During filming, about 50 pounds of kinky equipment, including dildos, nipple clips, whips, handcuffs, and clothing were transported by plane. Bread said she needed to write a note to the Transportation Security Administration.

“We had to take that on the flight and it was just ridiculous,” Bread said, “ I had to like write a note to TSA, in case they opened it, and I wrote like ‘I’m sorry I’m a freak, but this is literally 50 pounds of BDSM gear. We are trying to make a movie.”

Michelle Malach, Associate Professor with an expertise in queer theory at Fort Lewis College, said this film is intersectional for its coverage about an Indigenous woman and her sexuality and several political concepts which would make an interesting tool to incorporate into several courses at FLC.

“In a nutshell what it looks at is that which is not normal,” Malach said, “Obviously this kind of narrow version of queer theory would be looking at issues of gender, sex and sexuality and how those get constride as whats normal and whats not normal.”

Malach said queer theory is a tough subject to define and how Bread’s film involves queer theory is that the authority is given to a Native female dominatrix, rather than a dominant white male.

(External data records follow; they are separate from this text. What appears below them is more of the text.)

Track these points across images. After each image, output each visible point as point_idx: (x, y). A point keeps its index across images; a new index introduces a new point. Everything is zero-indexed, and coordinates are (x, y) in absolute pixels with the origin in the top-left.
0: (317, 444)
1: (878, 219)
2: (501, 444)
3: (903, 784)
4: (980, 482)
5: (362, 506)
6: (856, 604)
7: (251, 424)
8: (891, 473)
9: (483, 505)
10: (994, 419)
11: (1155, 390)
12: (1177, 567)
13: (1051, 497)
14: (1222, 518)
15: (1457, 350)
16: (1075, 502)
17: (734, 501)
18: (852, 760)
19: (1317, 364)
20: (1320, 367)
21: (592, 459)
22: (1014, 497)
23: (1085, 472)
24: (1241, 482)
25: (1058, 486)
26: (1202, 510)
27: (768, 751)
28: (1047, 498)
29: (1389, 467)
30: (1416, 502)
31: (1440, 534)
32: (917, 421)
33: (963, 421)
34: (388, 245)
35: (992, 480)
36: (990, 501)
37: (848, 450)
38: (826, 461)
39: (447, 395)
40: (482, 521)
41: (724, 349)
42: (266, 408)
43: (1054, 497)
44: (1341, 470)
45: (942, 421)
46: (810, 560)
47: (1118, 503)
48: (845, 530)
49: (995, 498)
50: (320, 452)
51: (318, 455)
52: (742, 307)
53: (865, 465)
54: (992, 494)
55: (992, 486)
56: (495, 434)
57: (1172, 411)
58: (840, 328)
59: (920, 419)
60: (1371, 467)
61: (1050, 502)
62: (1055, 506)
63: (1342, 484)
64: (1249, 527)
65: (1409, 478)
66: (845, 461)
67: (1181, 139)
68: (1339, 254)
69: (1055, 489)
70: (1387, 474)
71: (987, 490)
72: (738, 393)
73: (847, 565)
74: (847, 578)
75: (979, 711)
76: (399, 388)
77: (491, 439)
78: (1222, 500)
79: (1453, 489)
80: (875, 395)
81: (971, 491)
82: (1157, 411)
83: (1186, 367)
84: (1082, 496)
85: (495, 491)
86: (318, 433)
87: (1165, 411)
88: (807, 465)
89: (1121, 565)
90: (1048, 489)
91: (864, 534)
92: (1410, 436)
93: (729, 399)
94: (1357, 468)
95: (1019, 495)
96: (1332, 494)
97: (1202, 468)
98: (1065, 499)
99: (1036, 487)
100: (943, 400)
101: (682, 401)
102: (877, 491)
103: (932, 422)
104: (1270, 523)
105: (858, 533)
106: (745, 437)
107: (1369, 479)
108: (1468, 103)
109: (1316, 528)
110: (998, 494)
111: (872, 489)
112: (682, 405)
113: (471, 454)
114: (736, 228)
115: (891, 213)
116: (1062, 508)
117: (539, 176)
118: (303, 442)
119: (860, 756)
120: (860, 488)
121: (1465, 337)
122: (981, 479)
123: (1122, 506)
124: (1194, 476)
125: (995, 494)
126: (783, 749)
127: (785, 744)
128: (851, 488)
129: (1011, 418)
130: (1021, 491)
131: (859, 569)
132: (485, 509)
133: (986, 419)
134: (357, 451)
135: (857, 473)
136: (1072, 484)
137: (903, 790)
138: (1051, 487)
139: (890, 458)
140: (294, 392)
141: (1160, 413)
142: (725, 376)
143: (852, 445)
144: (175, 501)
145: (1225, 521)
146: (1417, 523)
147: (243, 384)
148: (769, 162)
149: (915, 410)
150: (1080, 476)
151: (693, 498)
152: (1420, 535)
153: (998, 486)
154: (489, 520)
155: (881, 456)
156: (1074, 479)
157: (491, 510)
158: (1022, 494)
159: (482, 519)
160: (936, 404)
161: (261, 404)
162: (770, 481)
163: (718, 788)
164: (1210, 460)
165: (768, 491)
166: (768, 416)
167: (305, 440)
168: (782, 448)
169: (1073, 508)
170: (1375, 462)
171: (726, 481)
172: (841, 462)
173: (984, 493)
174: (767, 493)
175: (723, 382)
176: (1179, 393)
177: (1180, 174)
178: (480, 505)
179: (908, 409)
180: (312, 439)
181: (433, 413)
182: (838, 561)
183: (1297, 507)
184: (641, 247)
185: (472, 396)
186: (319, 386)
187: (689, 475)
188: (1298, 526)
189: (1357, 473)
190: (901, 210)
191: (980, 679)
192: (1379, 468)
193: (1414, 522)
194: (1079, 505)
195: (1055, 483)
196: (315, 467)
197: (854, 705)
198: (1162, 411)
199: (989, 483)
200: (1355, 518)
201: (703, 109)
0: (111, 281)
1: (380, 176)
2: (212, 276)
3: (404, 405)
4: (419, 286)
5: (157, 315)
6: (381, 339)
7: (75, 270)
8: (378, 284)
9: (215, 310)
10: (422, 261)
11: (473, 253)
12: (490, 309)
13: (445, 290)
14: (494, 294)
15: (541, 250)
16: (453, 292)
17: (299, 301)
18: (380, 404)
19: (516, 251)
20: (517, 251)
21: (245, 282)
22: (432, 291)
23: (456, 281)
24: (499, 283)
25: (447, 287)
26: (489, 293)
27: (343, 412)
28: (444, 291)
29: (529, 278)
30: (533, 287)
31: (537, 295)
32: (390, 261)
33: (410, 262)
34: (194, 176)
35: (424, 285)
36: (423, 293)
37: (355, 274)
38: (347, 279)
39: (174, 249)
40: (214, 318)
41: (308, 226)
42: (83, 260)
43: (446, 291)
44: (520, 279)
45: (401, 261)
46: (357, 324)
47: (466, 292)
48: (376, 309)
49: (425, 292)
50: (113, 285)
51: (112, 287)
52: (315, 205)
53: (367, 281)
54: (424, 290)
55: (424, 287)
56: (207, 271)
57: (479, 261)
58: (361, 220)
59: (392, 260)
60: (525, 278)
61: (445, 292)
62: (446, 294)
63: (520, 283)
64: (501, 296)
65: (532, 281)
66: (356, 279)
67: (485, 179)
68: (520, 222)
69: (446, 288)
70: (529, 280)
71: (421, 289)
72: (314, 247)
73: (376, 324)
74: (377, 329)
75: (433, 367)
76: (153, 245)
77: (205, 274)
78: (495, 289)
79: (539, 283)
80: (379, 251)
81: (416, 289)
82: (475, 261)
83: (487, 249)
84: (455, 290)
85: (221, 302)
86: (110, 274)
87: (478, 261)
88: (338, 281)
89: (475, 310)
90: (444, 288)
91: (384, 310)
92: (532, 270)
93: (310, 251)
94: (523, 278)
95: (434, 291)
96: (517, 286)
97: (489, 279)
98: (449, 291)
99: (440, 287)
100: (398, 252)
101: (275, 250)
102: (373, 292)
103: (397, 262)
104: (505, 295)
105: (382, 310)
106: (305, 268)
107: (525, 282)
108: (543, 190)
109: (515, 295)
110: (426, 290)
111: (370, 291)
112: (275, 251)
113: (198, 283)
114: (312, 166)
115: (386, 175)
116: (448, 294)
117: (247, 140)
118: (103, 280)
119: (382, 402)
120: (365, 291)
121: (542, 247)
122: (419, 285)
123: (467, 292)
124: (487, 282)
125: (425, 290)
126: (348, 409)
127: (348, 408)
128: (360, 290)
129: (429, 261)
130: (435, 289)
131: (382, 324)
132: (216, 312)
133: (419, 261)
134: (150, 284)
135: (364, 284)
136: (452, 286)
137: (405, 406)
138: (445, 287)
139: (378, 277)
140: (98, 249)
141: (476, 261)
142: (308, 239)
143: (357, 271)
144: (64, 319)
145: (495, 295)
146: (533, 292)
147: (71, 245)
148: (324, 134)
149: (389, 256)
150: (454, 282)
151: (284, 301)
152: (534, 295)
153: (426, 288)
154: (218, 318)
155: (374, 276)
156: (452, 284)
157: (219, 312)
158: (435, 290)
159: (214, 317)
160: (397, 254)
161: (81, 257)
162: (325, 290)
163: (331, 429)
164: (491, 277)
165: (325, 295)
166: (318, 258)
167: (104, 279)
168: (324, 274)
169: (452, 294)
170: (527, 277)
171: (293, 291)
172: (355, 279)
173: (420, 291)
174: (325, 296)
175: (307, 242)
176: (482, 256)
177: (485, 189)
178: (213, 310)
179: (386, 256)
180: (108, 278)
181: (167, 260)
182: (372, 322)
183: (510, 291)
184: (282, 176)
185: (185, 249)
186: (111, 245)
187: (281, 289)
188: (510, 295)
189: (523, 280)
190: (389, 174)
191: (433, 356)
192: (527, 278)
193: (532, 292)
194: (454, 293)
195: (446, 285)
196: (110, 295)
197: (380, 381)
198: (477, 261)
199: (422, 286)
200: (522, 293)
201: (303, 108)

“Forty percent of the student population is Indigenous, these issues need to be out there they need to be discussed,” Malach said, “So, I think it’s hugely important because you have these Indigenous communities that have, in many cases, been excluded from those conversations.”

Malach taught the General Women’s Studies course at FLC and within that class she learned that it was the first time for many Indigenous women to speak openly about sexuality in a comfortable setting.

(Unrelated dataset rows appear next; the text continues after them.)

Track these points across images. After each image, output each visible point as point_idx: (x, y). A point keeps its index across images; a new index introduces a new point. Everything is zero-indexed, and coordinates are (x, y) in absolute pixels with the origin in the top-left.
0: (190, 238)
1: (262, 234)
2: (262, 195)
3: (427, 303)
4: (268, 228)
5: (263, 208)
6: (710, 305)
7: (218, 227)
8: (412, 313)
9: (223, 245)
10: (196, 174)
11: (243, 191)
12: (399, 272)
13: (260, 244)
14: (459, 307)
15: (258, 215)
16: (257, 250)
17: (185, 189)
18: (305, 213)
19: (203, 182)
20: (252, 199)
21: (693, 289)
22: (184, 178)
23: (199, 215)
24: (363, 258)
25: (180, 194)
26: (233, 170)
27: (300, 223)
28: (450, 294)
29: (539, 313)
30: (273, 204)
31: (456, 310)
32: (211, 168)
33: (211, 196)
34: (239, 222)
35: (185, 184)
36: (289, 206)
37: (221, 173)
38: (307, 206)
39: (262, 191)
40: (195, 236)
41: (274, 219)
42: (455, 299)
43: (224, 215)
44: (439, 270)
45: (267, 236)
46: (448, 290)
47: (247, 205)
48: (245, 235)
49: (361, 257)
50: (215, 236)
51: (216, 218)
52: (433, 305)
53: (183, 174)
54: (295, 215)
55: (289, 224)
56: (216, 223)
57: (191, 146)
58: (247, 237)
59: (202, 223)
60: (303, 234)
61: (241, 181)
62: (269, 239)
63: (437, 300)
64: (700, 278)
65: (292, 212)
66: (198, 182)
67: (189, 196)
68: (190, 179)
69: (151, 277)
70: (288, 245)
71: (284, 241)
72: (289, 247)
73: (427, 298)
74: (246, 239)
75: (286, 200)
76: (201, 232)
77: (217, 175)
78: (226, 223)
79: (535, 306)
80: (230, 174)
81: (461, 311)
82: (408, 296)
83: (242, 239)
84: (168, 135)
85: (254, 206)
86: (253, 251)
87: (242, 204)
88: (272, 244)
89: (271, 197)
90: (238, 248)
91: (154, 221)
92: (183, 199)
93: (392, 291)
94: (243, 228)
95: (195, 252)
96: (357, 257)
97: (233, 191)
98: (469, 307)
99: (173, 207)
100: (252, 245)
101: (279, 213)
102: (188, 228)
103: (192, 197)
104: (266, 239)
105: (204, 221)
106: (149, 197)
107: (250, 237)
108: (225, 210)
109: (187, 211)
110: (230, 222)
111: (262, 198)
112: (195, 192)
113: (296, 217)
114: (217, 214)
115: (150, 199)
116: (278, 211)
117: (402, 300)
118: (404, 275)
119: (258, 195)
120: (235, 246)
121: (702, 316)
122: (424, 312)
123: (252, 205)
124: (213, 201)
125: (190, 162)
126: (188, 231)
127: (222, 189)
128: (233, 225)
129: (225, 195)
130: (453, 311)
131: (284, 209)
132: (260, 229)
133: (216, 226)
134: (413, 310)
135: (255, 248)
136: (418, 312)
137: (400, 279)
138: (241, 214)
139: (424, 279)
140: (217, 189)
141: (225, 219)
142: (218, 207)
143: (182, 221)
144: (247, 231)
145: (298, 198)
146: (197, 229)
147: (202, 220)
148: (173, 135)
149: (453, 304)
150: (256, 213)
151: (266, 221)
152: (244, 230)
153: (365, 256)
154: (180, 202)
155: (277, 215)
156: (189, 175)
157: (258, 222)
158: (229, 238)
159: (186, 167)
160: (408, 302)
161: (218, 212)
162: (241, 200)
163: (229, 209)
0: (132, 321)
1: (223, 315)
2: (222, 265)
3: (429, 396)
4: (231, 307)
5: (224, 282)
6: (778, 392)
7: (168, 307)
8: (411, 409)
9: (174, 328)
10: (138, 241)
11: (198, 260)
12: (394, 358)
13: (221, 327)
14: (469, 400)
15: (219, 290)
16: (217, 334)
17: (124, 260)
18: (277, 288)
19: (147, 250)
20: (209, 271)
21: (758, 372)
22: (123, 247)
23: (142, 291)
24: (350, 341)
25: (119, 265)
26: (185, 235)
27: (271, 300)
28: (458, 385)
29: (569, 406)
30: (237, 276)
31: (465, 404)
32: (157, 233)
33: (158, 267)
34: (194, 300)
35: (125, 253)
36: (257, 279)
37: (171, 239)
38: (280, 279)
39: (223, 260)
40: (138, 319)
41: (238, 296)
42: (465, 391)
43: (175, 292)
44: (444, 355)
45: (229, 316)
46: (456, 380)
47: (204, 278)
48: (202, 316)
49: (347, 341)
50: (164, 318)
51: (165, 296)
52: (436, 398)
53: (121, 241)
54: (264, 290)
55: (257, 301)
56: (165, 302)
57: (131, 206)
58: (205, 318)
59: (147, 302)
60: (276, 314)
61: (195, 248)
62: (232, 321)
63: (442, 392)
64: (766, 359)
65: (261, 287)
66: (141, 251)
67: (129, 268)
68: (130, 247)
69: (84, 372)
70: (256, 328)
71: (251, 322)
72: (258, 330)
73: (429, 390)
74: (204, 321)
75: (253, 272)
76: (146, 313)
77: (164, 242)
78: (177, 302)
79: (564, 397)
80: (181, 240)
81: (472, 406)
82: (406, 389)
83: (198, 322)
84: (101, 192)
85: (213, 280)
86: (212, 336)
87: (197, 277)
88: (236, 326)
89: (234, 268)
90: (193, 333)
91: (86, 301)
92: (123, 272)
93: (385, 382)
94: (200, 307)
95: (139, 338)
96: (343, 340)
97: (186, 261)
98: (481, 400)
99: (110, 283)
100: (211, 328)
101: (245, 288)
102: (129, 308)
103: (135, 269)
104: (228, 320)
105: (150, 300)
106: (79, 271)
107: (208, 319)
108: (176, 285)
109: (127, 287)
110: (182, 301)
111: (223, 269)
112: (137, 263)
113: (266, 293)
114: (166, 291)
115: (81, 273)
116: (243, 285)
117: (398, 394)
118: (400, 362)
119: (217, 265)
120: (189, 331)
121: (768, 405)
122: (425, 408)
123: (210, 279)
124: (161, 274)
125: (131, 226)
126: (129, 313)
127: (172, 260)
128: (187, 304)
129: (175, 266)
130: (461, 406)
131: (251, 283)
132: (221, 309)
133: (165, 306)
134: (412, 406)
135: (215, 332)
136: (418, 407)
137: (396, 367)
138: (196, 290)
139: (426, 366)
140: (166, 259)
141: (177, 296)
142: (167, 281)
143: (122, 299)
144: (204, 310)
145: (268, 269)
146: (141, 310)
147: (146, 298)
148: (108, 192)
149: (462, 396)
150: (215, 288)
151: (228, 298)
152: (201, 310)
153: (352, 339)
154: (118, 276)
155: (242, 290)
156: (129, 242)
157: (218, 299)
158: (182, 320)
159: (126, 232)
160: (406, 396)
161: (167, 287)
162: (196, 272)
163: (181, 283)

“I thought it would be good to bring this kind of figure, this champion, this person I needed in my life which was a female dominatrix,” Bread said, “I think every Native girl needs a dominatrix in their life, like a good powerful figure, because she is someone who would stand up for us and someone who is unapologetic about her love.”

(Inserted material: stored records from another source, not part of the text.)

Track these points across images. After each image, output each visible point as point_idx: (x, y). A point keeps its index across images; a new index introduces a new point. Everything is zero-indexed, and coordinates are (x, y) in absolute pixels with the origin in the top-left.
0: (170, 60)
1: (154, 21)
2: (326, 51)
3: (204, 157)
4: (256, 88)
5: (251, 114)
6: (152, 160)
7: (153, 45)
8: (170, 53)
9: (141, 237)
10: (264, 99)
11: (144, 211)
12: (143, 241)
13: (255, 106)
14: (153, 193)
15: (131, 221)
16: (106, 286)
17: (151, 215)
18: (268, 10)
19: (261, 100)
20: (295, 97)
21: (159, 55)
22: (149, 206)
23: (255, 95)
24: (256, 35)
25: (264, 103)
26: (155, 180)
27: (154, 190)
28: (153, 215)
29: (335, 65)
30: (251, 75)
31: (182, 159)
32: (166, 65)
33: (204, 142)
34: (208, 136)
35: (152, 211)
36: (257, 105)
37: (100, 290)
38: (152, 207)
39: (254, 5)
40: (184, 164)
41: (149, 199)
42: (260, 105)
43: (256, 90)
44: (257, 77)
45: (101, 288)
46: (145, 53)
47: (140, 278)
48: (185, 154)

Myers said the film is different as well as empowering to Native women because people misjudge them for the current problem circulating the abduction and killing of Native women.

“I felt like it was sexually positive, but it also put Native women in a very powerful place,” Myers said.

Myers said she thinks it's important for Native women, who hold traditional core values, to be true to themselves by owning their sexuality because those values weigh in on their everyday lives.

The sooner that Native women can own their sexuality the sooner they can do more in their life because their sexuality is a part of them, she said. Owning that sexuality ties in with happiness and productivity, which is why Myers said it was important for women to own their sexuality.

Rader said her view of sexuality has changed through the film because women ought to feel happy, and if that happiness is through feeling sexy then they should own that.

Myers said if the short film were to reach across Native communities and colleges, that it would be important because there has never been a film that covers this topic.

“We didn’t have a lot of offers for people to fund us to make it a feature film but she’s kind of considering making it into a series,” Myers said, “So imagine if something like this was a series that was on television.”

Myers said the characters in the film have such large backgrounds which lead to endless possibilities for their future, so if this streams within Native communities it would be an important teaching tool for people on reservations and elsewhere.

“I created this character because I wanted Native girls to have someone there for them,” Bread said, “I wanted Native girls to look up to this woman and say ‘okay that’s who’s going to speak for us and that’s okay, that’s not who’s going to speak for all of us but it’s someone who’s going to make me feel comfortable.”

Bread said her future plan is to create this film into a series or full movie which should screen in January 2021.